The Chief of Army Staff, Lt General Tukur Buratai of the Nigerian Army cried out for spiritual assistance recently but we turned a deaf ear. The Army chieftain said “It is easier to defeat Boko Haram and ISWAP terrorists than their ideology because, while we degrade the terrorists and their havens, the narrative of the ideology grows the group.” The fear of death is the greatest strength of terrorism and the Christian is the one professes eternal life in Jesus Christ who came to set us free from the bondage engendered by the fear of death. We are the peculiar people who mature to agree that to die is gain and to live is Christ.

We cannot continue to fuel terrorism with ransom money because the entire nation will eventually be engulfed in darkness. Sooner or later, we will realise that there is no choice but for the Church to stand up for Jesus Christ as Leah Sharibu has done.

Perhaps we should blame the Nigerian Church because we allowed the nation to forget that something similar happened in the days of human slavery when we were hunted down and sold in exchange for beads and gunpowder. Nigeria could never have become a nation freed from slavery, barbarism and colonialism if not for the martyrs of the Christian faith although the contributions of men like Mallam Ibrahim beheaded in late eighteen hundred’s at the Kano market by the Emir for his tolerant belief in Jesus Christ must be remembered.

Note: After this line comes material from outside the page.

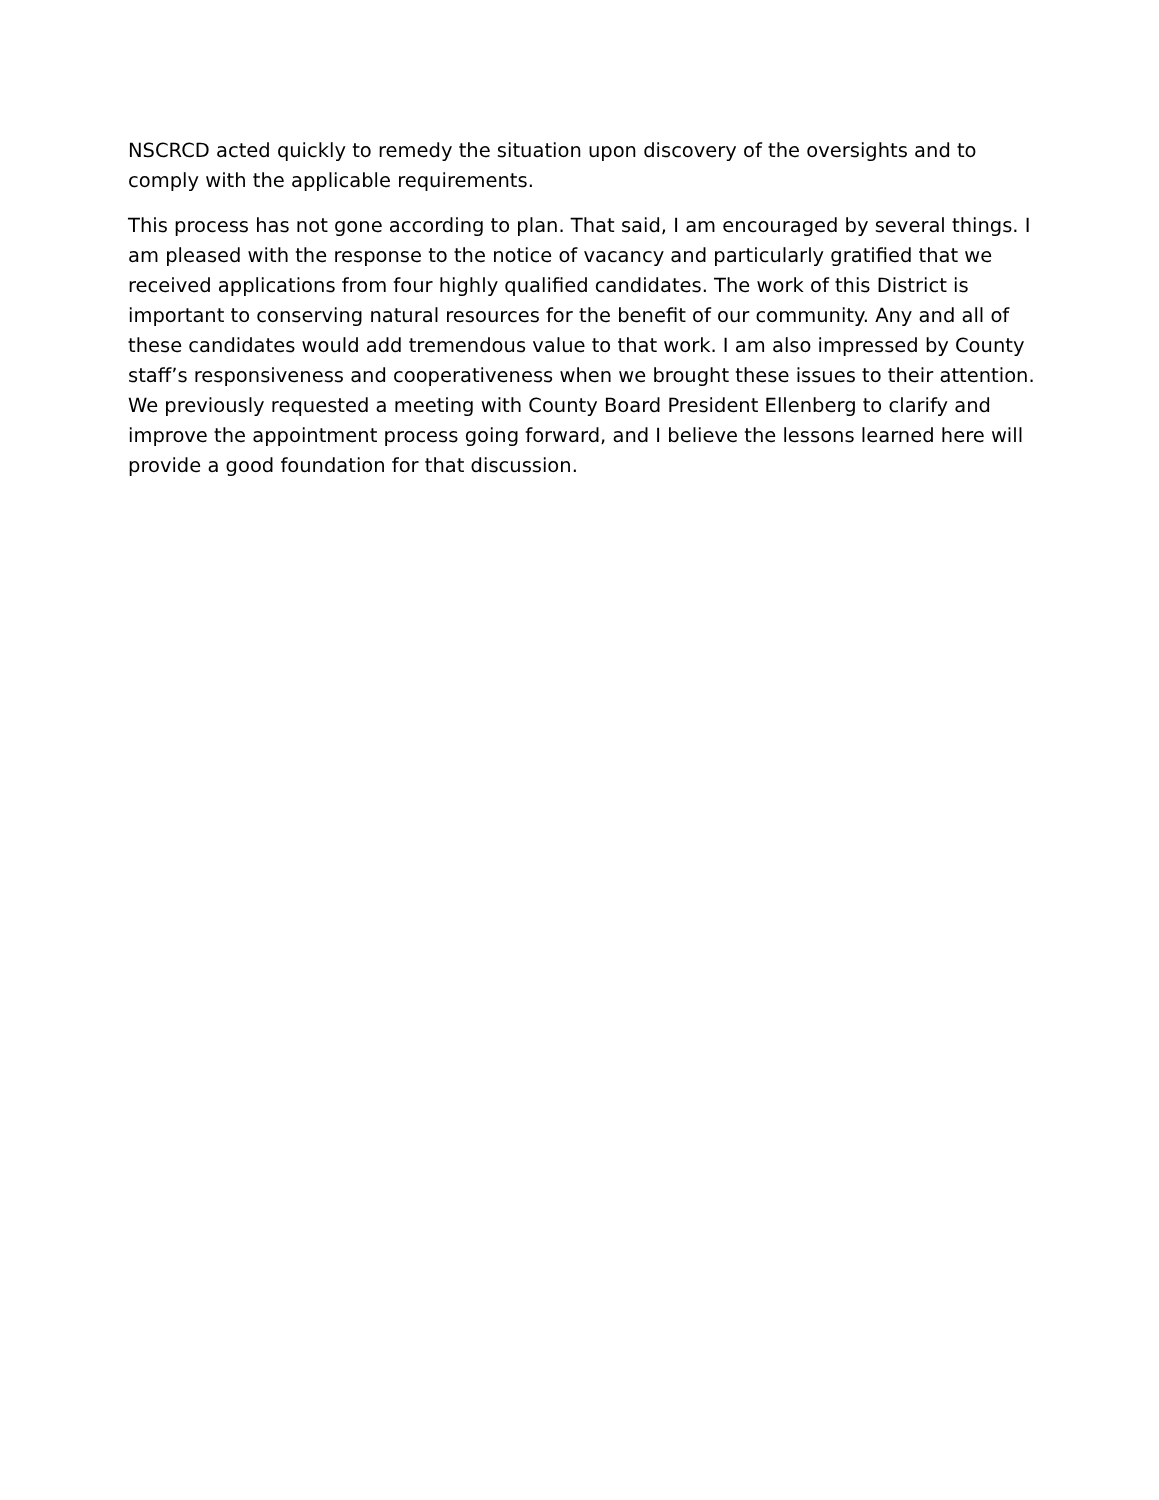NSCRCD acted quickly to remedy the situation upon discovery of the oversights and to comply with the applicable requirements.
This process has not gone according to plan. That said, I am encouraged by several things. I am pleased with the response to the notice of vacancy and particularly gratified that we received applications from four highly qualified candidates. The work of this District is important to conserving natural resources for the benefit of our community. Any and all of these candidates would add tremendous value to that work. I am also impressed by County staff’s responsiveness and cooperativeness when we brought these issues to their attention. We previously requested a meeting with County Board President Ellenberg to clarify and improve the appointment process going forward, and I believe the lessons learned here will provide a good foundation for that discussion.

We allowed the nation to forget that we paid the greatest price for the civilisation of our nation. Starting with hundreds of missionaries, neither time nor space will allow me to list the returned slaves, and early converts who paid the supreme sacrifice to stop human sacrifices, the killing of twins, cannibalism and the inhumane slave transatlantic slave trade.

On the 1st of October 1960, the Church Missionary Society printed a special independence Amethyst text Bible carrying a frontispiece portrait of Samuel Ajayi Crowther. It was meant to be an Ebenezer or reminder of our sacrificial investments so that the darkness of bondage would never return.

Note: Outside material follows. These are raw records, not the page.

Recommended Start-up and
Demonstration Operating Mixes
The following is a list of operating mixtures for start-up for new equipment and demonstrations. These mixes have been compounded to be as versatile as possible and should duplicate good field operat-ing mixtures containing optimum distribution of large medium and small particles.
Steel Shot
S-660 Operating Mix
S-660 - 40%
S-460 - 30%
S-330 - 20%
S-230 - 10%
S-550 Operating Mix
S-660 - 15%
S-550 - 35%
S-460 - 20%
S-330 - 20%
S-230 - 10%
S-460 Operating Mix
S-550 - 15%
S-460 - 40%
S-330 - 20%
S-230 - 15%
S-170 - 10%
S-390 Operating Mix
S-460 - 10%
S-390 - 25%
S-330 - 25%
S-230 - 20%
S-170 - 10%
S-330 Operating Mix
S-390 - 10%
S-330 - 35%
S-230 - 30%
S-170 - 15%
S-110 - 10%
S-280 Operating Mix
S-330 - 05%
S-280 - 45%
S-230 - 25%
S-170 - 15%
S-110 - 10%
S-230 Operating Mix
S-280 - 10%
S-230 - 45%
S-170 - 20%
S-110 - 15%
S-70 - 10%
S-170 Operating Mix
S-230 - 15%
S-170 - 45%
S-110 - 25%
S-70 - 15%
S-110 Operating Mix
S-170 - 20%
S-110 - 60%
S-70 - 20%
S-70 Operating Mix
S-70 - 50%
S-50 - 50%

How can the Church ever become a witness of Christ to the government and the nation if we are petrified with the fear of death as all others? The CAN president is a keen theologian but this matter is an extremely delicate issue. We must unite the Church and put a stop to this reckless spread of the fear of death if we believe that Jesus Christ really died and was resurrected. To know Gods opinion, we need not open the Bible because He sent Leah Sharibu as a living epistle to this nation.

Leah Sharibu set the standard by shunning the toxic freedom of the world because like Apostle Paul, she knows that she is freer in Christ despite the chains. She had the option to deny Christ and walk into the Nigerian definition of freedom but she esteemed the reproaches of Christ as greater riches than her Nigerian citizenship.

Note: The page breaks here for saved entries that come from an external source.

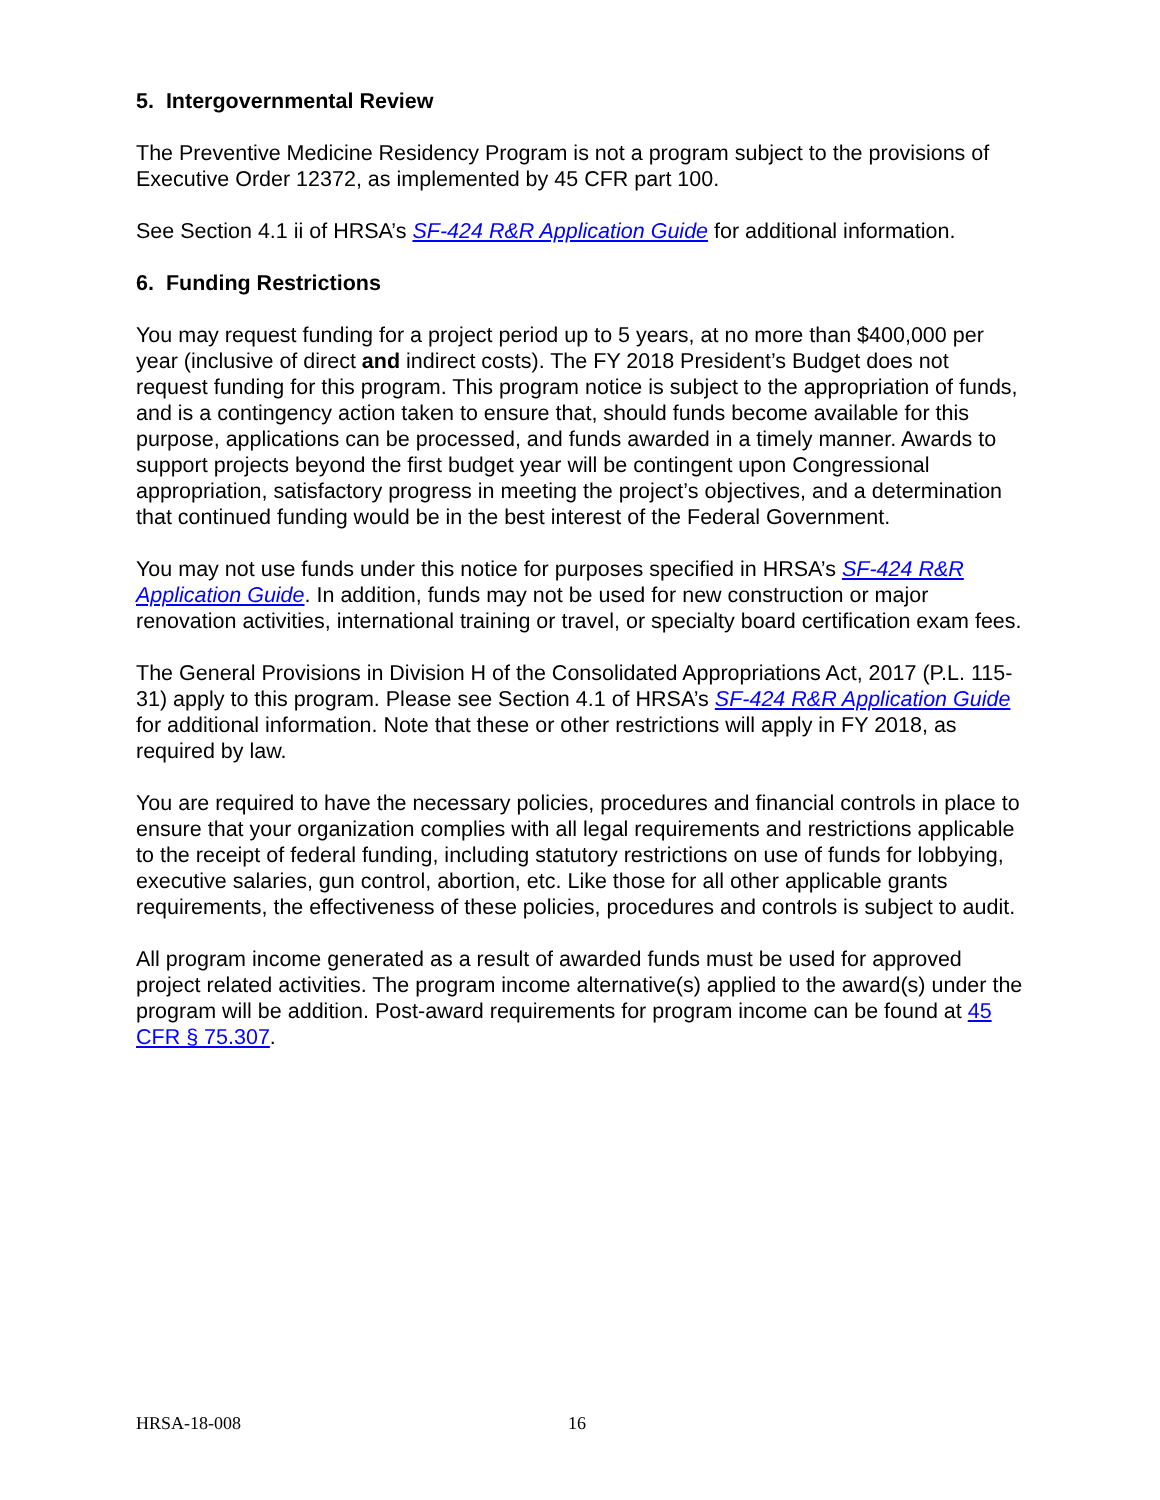5. Intergovernmental Review
The Preventive Medicine Residency Program is not a program subject to the provisions of Executive Order 12372, as implemented by 45 CFR part 100.
See Section 4.1 ii of HRSA’s SF-424 R&R Application Guide for additional information.
6. Funding Restrictions
You may request funding for a project period up to 5 years, at no more than $400,000 per year (inclusive of direct and indirect costs). The FY 2018 President’s Budget does not request funding for this program. This program notice is subject to the appropriation of funds, and is a contingency action taken to ensure that, should funds become available for this purpose, applications can be processed, and funds awarded in a timely manner. Awards to support projects beyond the first budget year will be contingent upon Congressional appropriation, satisfactory progress in meeting the project’s objectives, and a determination that continued funding would be in the best interest of the Federal Government.
You may not use funds under this notice for purposes specified in HRSA’s SF-424 R&R Application Guide. In addition, funds may not be used for new construction or major renovation activities, international training or travel, or specialty board certification exam fees.
The General Provisions in Division H of the Consolidated Appropriations Act, 2017 (P.L. 115-31) apply to this program. Please see Section 4.1 of HRSA’s SF-424 R&R Application Guide for additional information. Note that these or other restrictions will apply in FY 2018, as required by law.
You are required to have the necessary policies, procedures and financial controls in place to ensure that your organization complies with all legal requirements and restrictions applicable to the receipt of federal funding, including statutory restrictions on use of funds for lobbying, executive salaries, gun control, abortion, etc. Like those for all other applicable grants requirements, the effectiveness of these policies, procedures and controls is subject to audit.
All program income generated as a result of awarded funds must be used for approved project related activities. The program income alternative(s) applied to the award(s) under the program will be addition. Post-award requirements for program income can be found at 45 CFR § 75.307.
HRSA-18-008 16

Perhaps we need to open a national diary in the name of Leah Sharibu example for those who are persuaded of eternal life to sign that no ransom should be paid if we ever get kidnapped by terrorists. After all we are the circumcision who demand that Christ must be glorified in our bodies whether by life or by death. We did mention that there was a spiritual potency to this global terrorism agenda.

What I have laid out here may be novel to the Christian in southern Nigeria but it is nothing new to the matured Christians of Northern Nigeria. The president of CAN is a man that needs all our prayers rather than criticism in this hour. Serving in the Christian Association of Nigeria is not only a thankless job but a dangerous one too. I remember a joint operation that the Macedonian Initiative undertook with CAN Kaduna to a town called Panbegwa in a bid to rescue two young girls that had been abducted and forced into marriage in 2006.

Before you could blink the rescue-team was surrounded by turbaned militants and it was the presence of our armed escorts that kept things from getting ugly. This why my heart bleeds every time I listen to armchair experts that are quick to crucify the Christian leaders that live on the front lines just because they visited one or two terror sites.